>>>>>

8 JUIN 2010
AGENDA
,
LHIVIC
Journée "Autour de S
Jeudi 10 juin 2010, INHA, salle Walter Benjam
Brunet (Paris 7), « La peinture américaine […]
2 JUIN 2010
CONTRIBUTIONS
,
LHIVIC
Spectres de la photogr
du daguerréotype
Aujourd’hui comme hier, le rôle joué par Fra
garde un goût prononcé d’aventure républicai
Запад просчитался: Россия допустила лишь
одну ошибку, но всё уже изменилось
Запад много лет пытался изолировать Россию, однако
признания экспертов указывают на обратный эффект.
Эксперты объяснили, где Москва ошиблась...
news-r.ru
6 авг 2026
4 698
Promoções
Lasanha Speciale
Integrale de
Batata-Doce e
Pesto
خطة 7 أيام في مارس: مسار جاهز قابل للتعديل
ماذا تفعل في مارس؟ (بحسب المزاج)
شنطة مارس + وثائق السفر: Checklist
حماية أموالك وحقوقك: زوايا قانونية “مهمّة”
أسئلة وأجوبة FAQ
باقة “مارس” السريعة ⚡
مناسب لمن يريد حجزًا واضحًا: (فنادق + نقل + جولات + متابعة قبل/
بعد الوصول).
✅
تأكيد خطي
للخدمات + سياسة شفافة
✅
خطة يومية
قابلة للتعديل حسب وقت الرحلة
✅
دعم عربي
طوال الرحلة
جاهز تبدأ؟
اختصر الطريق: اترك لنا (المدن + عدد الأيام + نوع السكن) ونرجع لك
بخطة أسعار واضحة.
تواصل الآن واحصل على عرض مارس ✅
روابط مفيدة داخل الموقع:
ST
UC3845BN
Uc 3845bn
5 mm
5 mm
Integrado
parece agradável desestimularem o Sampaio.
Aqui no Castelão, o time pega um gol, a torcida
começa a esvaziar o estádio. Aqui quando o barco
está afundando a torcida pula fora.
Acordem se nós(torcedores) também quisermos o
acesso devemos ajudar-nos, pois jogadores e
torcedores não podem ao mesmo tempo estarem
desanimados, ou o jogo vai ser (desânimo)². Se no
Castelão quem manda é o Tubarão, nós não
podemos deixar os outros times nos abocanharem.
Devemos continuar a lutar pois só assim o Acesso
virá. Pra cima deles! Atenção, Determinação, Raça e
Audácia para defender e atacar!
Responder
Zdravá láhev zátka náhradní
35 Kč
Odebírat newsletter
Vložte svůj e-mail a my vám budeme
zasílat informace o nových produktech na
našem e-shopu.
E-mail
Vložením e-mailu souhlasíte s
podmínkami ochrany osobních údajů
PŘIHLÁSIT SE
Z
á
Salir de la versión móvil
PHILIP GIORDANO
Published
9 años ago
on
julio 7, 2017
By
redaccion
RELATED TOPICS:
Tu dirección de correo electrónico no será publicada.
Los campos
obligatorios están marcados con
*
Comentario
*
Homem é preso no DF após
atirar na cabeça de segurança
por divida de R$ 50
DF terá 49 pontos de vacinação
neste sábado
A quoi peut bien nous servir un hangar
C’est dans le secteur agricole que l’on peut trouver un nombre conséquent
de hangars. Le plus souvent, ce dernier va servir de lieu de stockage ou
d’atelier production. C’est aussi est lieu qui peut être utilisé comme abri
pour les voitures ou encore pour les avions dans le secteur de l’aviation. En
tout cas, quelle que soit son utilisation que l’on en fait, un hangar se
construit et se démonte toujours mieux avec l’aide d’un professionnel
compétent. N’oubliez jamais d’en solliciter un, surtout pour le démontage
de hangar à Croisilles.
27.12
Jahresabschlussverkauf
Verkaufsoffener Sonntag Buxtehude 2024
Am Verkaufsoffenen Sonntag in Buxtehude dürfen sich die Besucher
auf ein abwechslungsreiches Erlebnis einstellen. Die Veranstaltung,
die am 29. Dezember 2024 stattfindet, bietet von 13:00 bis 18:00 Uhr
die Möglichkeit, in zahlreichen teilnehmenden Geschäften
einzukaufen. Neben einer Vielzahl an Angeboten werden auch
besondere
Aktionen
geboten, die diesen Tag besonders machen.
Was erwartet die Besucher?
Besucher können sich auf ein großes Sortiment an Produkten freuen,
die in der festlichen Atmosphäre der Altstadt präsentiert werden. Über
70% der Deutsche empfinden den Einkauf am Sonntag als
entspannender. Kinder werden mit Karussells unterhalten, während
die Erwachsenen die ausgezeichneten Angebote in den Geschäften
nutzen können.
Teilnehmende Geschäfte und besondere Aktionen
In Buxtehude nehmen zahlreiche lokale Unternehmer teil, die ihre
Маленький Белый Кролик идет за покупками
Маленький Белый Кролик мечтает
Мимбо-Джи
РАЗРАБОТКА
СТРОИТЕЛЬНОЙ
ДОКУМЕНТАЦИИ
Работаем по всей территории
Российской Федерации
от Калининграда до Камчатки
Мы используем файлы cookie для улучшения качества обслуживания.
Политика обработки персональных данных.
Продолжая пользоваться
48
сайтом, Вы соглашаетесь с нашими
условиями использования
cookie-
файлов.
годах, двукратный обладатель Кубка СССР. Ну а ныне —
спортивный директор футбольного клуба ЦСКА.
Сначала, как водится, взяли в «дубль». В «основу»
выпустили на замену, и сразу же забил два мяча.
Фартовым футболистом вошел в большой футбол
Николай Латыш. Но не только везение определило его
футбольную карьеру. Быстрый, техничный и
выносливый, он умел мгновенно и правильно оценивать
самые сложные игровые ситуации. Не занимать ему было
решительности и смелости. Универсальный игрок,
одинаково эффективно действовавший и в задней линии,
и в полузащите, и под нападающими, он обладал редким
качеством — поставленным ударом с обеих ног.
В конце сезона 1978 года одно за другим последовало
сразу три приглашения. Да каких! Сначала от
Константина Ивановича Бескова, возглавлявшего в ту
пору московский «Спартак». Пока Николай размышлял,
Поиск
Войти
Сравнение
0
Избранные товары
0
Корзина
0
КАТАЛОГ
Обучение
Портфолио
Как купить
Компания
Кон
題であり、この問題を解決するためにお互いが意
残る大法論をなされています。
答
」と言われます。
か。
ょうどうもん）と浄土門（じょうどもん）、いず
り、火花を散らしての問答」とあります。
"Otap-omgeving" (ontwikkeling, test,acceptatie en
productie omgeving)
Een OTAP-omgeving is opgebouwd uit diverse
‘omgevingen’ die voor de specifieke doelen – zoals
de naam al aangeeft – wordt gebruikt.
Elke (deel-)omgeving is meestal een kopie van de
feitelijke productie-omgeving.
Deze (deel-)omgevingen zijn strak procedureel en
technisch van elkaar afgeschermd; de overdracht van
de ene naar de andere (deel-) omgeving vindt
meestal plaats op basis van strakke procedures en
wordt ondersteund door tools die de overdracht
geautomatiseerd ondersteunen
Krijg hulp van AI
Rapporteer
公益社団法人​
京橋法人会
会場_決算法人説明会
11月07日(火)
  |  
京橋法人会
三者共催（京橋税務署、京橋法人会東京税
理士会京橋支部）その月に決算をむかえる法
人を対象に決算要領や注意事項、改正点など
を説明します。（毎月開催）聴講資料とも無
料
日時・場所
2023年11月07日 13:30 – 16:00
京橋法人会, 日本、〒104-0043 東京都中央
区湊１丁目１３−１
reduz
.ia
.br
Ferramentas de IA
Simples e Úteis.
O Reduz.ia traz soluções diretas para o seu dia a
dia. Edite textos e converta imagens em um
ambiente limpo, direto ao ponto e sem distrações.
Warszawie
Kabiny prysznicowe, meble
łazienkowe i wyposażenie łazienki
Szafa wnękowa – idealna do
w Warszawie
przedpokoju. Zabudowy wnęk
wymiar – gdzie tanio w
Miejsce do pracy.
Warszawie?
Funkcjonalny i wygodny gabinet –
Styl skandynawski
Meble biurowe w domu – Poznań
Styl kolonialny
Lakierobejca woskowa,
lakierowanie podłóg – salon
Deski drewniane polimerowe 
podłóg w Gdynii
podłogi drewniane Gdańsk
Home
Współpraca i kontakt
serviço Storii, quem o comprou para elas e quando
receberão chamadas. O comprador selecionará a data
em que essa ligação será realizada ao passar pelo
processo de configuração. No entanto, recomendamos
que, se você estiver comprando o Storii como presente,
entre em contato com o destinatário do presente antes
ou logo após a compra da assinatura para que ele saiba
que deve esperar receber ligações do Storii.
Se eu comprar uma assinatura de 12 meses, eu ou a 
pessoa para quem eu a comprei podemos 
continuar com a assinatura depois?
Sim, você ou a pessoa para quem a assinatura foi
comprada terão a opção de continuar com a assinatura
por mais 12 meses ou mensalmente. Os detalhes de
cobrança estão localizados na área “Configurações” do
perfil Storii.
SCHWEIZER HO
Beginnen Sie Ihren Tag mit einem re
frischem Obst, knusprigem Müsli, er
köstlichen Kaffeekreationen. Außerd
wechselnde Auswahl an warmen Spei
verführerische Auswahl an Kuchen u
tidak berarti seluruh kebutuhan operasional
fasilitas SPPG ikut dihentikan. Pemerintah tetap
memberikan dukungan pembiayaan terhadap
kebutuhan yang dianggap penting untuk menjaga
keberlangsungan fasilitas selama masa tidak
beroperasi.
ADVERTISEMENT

<<<<<

Your instructions → Copy the material word for word, from its first line through the line containing "por divida de R$ 50", including both of those lines.

Solution below →
8 JUIN 2010
AGENDA
,
LHIVIC
Journée "Autour de S
Jeudi 10 juin 2010, INHA, salle Walter Benjam
Brunet (Paris 7), « La peinture américaine […]
2 JUIN 2010
CONTRIBUTIONS
,
LHIVIC
Spectres de la photogr
du daguerréotype
Aujourd’hui comme hier, le rôle joué par Fra
garde un goût prononcé d’aventure républicai
Запад просчитался: Россия допустила лишь
одну ошибку, но всё уже изменилось
Запад много лет пытался изолировать Россию, однако
признания экспертов указывают на обратный эффект.
Эксперты объяснили, где Москва ошиблась...
news-r.ru
6 авг 2026
4 698
Promoções
Lasanha Speciale
Integrale de
Batata-Doce e
Pesto
خطة 7 أيام في مارس: مسار جاهز قابل للتعديل
ماذا تفعل في مارس؟ (بحسب المزاج)
شنطة مارس + وثائق السفر: Checklist
حماية أموالك وحقوقك: زوايا قانونية “مهمّة”
أسئلة وأجوبة FAQ
باقة “مارس” السريعة ⚡
مناسب لمن يريد حجزًا واضحًا: (فنادق + نقل + جولات + متابعة قبل/
بعد الوصول).
✅
تأكيد خطي
للخدمات + سياسة شفافة
✅
خطة يومية
قابلة للتعديل حسب وقت الرحلة
✅
دعم عربي
طوال الرحلة
جاهز تبدأ؟
اختصر الطريق: اترك لنا (المدن + عدد الأيام + نوع السكن) ونرجع لك
بخطة أسعار واضحة.
تواصل الآن واحصل على عرض مارس ✅
روابط مفيدة داخل الموقع:
ST
UC3845BN
Uc 3845bn
5 mm
5 mm
Integrado
parece agradável desestimularem o Sampaio.
Aqui no Castelão, o time pega um gol, a torcida
começa a esvaziar o estádio. Aqui quando o barco
está afundando a torcida pula fora.
Acordem se nós(torcedores) também quisermos o
acesso devemos ajudar-nos, pois jogadores e
torcedores não podem ao mesmo tempo estarem
desanimados, ou o jogo vai ser (desânimo)². Se no
Castelão quem manda é o Tubarão, nós não
podemos deixar os outros times nos abocanharem.
Devemos continuar a lutar pois só assim o Acesso
virá. Pra cima deles! Atenção, Determinação, Raça e
Audácia para defender e atacar!
Responder
Zdravá láhev zátka náhradní
35 Kč
Odebírat newsletter
Vložte svůj e-mail a my vám budeme
zasílat informace o nových produktech na
našem e-shopu.
E-mail
Vložením e-mailu souhlasíte s
podmínkami ochrany osobních údajů
PŘIHLÁSIT SE
Z
á
Salir de la versión móvil
PHILIP GIORDANO
Published
9 años ago
on
julio 7, 2017
By
redaccion
RELATED TOPICS:
Tu dirección de correo electrónico no será publicada.
Los campos
obligatorios están marcados con
*
Comentario
*
Homem é preso no DF após
atirar na cabeça de segurança
por divida de R$ 50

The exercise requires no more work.